### TEXT PROVIDED
⟨

In this code snippet we implement logistic regression from scratch using gradient descent to optimise our algorithm.

As we intend to build a logistic regression model, we will use the Sigmoid Function as our hypothesis function where we will take the exponent to be the negative of a linear function g(x) that is comprised of our features represented by x0, x1... and associated feature weights w0, w1... (which will be found using gradient descent) to give g(x) = w0x0 + w1x1....

import Numpy as np

"""
Note: X_train, y_train, X_test and y_test are in the form of a Numpy matrix
"""

"""
Create Constant Term Feature:
Insert column of 1s as weight for the constant term x0.
"""
X_0 = np.ones((len(X_train),1))
X_train = np.insert(X_train,[0],X_0, axis=1)

⟩

### SUPPLIED DATA

⟨

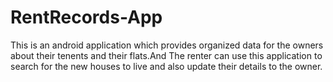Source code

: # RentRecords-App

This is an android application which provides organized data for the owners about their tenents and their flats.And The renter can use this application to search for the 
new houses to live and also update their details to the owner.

⟩

### WHAT YOU NEED TO DO
Resume the logistic regression walkthrough from its last line of code. The listing has nothing to do with what is asked here.

### OUTPUT FOR THIS EXERCISE
X_0 = np.ones((len(X_test),1))
X_test = np.insert(X_test,[0],X_0, axis=1)

"""
Hypothesis Function:
Function that returns an array that is the result of applying 
the sigmoid function to the dot product of the training features 
array and array of associated weights.
"""

def hypothesis(X,w):
    w = np.array(w.reshape((8,1)))
    z = np.dot(X,w)
    h =  1 / (1 + np.exp(-1 * z))
    h = np.round(h)
    h = np.clip(h, 0.00001,0.99999)
    return h

"""
Cost Function:
Function that returns the cost for regularised logistic regression 
given training features X, target y, feature weights w, number of 
training examples m and regularisation term r
"""

def cost(X,y,w,m,r):
    h = hypothesis(X,w)
    c = (-1/m)*sum(y*np.log(h) + (1-y)*np.log(1-h)) + (r/(2*m))*sum(np.square(w))
    return c

"""
Model Training Using Gradient Descent Function:
Function to train model for training features X, target y given 
intial weights w, with number of training examples m, learning rate 
lr and regularisation term r for e number of epochs. The cost of each 
epoch will be printed if verbose is set to true otherwise just the model 
summary will be printed after training is complete.
"""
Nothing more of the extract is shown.